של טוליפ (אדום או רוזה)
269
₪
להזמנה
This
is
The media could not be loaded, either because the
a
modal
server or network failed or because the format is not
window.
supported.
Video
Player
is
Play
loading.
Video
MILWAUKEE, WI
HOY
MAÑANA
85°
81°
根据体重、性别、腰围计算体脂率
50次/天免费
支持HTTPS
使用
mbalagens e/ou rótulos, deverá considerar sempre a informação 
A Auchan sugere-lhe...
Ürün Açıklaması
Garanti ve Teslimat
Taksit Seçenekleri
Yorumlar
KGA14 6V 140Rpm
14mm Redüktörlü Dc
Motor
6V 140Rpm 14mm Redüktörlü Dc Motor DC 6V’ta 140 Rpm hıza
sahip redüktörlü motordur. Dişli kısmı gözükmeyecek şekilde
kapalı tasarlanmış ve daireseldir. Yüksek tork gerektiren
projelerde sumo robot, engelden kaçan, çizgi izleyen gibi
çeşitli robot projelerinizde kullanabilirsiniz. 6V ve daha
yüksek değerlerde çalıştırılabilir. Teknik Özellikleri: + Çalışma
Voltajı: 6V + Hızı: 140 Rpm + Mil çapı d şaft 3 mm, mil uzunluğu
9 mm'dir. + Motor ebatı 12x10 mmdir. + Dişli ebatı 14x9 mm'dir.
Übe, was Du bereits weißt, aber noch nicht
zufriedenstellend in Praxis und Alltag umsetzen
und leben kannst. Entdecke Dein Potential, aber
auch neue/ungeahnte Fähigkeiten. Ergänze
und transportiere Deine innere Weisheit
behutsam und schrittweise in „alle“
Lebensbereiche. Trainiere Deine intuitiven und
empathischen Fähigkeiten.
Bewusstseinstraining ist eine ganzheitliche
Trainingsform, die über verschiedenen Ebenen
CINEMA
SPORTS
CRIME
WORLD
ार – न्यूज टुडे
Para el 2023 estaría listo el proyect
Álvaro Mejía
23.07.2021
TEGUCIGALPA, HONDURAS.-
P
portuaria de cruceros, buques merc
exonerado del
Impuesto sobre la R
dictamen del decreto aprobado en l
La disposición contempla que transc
_____
- ACTIVITY: Can you update the records from their beginning through the line containing "çeşitli robot projelerinizde" by putting "Media" wherever "Video" appears and leaving everything else unchanged?

- SOLUTION TO THIS EXERCISE:
של טוליפ (אדום או רוזה)
269
₪
להזמנה
This
is
The media could not be loaded, either because the
a
modal
server or network failed or because the format is not
window.
supported.
Media
Player
is
Play
loading.
Media
MILWAUKEE, WI
HOY
MAÑANA
85°
81°
根据体重、性别、腰围计算体脂率
50次/天免费
支持HTTPS
使用
mbalagens e/ou rótulos, deverá considerar sempre a informação 
A Auchan sugere-lhe...
Ürün Açıklaması
Garanti ve Teslimat
Taksit Seçenekleri
Yorumlar
KGA14 6V 140Rpm
14mm Redüktörlü Dc
Motor
6V 140Rpm 14mm Redüktörlü Dc Motor DC 6V’ta 140 Rpm hıza
sahip redüktörlü motordur. Dişli kısmı gözükmeyecek şekilde
kapalı tasarlanmış ve daireseldir. Yüksek tork gerektiren
projelerde sumo robot, engelden kaçan, çizgi izleyen gibi
çeşitli robot projelerinizde kullanabilirsiniz. 6V ve daha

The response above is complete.